I am trying to use TPU on GCP with tensorflow 2.1 with Keras API. Unfortunately, I am stuck after creating the tpu-node. In fact, it seems that my VM "see" the tpu, but could not connect to it.
The code I am using :
resolver = tf.distribute.cluster_resolver.TPUClusterResolver(TPU_name)
print('Running on TPU ', resolver.master())
tf.config.experimental_connect_to_cluster(resolver)
tf.tpu.experimental.initialize_tpu_system(resolver)
strategy = tf.distribute.experimental.TPUStrategy(resolver)
The code is stuck line 3, I received few messages and then nothing, so I do not know what could be the issue.
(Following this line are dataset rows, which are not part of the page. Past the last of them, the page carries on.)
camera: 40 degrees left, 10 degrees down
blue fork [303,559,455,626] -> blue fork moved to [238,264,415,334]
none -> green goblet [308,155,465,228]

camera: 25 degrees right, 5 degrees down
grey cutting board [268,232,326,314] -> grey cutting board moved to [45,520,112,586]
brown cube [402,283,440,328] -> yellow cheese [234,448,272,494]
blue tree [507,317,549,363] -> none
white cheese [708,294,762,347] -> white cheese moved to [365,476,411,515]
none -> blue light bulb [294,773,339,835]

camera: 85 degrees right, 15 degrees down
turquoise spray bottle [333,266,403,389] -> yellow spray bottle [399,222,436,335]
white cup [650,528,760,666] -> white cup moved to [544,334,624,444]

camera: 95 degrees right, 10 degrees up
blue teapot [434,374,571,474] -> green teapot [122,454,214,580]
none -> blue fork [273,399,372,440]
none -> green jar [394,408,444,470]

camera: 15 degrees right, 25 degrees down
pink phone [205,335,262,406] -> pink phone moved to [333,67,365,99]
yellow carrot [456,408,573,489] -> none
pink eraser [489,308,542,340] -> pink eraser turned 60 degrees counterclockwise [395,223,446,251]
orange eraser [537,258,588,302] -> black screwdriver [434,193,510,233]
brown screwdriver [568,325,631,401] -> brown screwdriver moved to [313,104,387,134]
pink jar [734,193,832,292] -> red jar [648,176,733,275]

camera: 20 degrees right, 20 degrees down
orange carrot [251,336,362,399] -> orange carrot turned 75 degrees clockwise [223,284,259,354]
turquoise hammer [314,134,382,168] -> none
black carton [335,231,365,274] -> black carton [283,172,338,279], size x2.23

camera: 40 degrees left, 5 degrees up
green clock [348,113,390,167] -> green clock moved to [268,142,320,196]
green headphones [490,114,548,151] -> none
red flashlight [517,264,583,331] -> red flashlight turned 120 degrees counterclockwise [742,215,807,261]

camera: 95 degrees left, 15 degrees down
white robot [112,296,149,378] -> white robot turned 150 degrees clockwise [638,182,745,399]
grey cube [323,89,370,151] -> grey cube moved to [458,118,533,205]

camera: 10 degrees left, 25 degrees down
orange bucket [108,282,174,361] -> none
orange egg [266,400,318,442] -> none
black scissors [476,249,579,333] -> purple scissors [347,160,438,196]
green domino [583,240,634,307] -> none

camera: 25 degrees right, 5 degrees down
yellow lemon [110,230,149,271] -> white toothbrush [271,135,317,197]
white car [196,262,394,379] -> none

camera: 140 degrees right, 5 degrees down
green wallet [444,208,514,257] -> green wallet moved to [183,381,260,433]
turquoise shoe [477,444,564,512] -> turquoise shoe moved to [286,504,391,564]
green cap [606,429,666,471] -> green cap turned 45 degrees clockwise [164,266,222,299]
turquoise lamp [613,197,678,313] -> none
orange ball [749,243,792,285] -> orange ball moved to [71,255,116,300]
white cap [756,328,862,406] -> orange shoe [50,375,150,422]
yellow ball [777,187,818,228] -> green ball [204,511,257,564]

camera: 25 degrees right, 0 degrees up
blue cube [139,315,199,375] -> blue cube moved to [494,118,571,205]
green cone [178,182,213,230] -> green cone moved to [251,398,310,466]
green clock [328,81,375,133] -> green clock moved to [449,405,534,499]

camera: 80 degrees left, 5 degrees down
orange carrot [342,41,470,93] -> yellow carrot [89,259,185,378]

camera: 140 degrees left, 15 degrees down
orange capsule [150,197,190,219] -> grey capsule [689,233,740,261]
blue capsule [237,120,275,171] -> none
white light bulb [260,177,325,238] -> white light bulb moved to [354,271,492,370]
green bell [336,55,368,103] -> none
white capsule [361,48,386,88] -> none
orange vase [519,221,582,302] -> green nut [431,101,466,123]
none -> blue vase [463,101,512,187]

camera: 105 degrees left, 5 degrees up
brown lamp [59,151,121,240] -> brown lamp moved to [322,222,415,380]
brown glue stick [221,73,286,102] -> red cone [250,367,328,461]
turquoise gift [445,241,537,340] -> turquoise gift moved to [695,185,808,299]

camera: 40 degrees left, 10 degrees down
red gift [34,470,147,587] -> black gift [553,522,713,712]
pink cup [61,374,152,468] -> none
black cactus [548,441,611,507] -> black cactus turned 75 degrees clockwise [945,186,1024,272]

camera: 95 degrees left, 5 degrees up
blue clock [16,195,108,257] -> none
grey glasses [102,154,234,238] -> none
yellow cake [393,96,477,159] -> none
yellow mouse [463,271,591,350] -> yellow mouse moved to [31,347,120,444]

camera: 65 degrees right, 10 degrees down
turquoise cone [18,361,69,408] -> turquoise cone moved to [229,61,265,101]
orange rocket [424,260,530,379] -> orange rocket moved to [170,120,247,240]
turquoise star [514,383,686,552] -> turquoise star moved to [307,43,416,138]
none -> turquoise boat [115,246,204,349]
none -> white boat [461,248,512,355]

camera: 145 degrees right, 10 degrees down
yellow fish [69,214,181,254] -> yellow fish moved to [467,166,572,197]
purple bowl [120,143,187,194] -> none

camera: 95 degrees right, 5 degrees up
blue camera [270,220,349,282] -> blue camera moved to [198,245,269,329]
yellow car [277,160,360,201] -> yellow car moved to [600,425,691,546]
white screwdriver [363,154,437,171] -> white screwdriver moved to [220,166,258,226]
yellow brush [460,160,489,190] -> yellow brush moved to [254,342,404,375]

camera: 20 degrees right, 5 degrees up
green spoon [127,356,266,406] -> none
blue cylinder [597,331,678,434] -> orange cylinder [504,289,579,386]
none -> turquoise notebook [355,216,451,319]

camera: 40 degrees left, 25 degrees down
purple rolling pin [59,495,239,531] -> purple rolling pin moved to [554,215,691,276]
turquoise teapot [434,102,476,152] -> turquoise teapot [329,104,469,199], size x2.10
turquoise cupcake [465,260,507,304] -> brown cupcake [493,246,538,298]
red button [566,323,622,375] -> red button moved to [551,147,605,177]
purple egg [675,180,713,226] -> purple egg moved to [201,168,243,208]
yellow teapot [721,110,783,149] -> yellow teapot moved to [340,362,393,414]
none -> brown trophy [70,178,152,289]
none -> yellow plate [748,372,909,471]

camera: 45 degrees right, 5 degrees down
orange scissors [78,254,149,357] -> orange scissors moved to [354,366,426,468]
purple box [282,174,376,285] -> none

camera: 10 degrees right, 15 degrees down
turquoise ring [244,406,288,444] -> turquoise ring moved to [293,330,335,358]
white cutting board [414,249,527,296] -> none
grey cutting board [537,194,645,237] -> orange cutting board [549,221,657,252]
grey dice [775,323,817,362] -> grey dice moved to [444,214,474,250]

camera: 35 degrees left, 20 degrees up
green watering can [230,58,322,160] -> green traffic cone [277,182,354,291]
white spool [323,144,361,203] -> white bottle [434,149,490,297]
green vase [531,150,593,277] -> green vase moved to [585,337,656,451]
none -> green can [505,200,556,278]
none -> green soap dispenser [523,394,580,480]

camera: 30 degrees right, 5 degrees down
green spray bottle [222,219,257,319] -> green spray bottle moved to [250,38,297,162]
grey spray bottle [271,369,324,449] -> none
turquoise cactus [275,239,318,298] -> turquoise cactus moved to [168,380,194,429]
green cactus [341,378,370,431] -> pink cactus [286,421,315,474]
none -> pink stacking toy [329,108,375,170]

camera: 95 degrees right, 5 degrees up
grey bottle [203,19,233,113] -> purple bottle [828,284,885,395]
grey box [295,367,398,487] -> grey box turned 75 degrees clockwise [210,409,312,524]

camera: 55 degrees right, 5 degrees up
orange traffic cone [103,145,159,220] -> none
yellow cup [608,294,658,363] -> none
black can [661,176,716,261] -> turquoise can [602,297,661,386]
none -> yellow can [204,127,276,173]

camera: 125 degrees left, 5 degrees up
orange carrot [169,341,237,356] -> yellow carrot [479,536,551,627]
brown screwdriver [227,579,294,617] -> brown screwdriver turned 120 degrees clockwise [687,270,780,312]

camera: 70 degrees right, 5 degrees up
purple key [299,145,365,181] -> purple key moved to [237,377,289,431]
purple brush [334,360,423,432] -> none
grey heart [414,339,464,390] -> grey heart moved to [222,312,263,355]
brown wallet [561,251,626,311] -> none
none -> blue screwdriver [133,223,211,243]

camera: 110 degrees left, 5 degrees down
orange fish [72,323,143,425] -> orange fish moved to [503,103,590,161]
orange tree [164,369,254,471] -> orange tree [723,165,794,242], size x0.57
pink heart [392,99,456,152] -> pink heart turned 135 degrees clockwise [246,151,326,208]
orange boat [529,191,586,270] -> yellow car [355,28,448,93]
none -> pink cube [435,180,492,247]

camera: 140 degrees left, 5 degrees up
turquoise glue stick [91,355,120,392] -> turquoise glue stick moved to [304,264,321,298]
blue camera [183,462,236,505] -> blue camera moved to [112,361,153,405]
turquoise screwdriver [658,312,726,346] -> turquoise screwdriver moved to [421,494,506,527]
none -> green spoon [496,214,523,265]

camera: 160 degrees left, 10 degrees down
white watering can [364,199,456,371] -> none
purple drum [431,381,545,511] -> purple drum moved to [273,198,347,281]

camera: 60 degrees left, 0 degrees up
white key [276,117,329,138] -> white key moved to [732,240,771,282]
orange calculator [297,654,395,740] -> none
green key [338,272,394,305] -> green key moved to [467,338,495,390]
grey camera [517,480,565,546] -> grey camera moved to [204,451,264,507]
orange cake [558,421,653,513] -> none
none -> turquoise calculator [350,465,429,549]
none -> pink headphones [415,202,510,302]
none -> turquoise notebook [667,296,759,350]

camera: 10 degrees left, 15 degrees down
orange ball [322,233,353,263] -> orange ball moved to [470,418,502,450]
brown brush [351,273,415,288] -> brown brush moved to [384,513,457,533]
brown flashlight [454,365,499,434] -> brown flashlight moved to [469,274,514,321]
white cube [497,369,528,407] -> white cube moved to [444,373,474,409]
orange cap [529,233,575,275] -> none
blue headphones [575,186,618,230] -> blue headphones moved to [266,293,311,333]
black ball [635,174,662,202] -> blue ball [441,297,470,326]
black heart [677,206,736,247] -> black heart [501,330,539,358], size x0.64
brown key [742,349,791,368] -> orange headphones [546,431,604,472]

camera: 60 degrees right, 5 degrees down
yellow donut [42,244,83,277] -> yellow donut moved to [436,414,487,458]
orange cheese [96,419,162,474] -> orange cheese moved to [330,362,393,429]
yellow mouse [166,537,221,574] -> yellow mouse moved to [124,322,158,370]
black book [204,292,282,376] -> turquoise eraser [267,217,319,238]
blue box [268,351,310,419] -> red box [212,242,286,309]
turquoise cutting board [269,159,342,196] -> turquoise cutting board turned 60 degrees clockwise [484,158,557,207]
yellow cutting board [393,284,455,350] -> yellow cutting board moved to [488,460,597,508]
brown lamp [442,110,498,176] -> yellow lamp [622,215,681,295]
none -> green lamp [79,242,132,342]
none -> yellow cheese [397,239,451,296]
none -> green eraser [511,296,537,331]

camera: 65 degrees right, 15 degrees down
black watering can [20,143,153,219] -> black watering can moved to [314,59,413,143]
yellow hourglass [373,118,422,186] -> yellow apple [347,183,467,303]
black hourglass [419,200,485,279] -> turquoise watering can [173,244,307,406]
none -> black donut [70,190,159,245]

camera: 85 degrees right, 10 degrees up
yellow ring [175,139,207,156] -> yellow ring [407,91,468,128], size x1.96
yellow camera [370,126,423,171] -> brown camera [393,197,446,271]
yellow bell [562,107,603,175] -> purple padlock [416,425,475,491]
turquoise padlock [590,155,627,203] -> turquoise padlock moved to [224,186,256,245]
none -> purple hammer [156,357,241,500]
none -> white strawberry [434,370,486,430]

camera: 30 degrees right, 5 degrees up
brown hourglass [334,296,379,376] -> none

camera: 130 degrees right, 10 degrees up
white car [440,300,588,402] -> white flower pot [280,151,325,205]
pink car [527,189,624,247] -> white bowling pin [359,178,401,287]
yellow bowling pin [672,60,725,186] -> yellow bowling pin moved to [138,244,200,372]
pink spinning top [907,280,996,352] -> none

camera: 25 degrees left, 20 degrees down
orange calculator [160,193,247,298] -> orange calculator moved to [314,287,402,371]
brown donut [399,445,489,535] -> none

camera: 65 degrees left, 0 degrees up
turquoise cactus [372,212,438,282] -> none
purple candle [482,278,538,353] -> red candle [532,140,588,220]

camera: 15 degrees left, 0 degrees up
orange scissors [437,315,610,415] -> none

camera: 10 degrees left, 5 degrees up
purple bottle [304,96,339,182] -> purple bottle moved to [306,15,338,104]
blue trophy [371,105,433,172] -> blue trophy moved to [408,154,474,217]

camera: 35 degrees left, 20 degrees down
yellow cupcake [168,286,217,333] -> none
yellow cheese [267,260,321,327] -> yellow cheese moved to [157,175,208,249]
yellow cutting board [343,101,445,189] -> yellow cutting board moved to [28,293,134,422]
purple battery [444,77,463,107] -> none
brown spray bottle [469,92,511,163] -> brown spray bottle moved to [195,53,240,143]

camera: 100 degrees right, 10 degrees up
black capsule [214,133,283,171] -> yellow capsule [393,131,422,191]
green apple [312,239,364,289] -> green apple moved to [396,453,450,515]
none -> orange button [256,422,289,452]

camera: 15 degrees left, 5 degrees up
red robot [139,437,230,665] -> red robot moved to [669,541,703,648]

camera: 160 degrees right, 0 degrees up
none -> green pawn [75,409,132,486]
Therefore I am suspecting some connection's issue between the VM and the TPU.
The message :
2020-04-22 15:46:25.383775: I tensorflow/core/platform/cpu_feature_guard.cc:142] Your CPU supports instructions that this TensorFlow binary was not compiled to use: SSE4.1 SSE4.2 AVX AVX2 FMA 2020-04-22 15:46:25.992977: I tensorflow/core/platform/profile_utils/cpu_utils.cc:94] CPU Frequency: 2300000000 Hz 2020-04-22 15:46:26.042269: I tensorflow/compiler/xla/service/service.cc:168] XLA service 0x5636e4947610 initialized for platform Host (this does not guarantee that XLA will be used). Devices: 2020-04-22 15:46:26.042403: I tensorflow/compiler/xla/service/service.cc:176] StreamExecutor device (0): Host, Default Version 2020-04-22 15:46:26.080879: I tensorflow/core/common_runtime/process_util.cc:147] Creating new thread pool with default inter op setting: 2. Tune using inter_op_parallelism_threads for best performance. E0422 15:46:26.263937297 2263 socket_utils_common_posix.cc:198] check for SO_REUSEPORT: {"created":"@1587570386.263923266","description":"SO_REUSEPORT unavailable on compiling system","file":"external/grpc/src/core/lib/iomgr/socket_utils_common_posix.cc","file_line":166} 2020-04-22 15:46:26.269134: I tensorflow/core/distributed_runtime/rpc/grpc_channel.cc:300] Initialize GrpcChannelCache for job worker -> {0 -> 10.163.38.90:8470} 2020-04-22 15:46:26.269192: I tensorflow/core/distributed_runtime/rpc/grpc_channel.cc:300] Initialize GrpcChannelCache for job localhost -> {0 -> localhost:32263}
Moreover, I am using the "Deep Learning" Image from gcp, so I should not need to install anything, right ?
Does anyone have the same issue with TF 2.1 ? P.S : the same code works fine on Kaggle and Colab.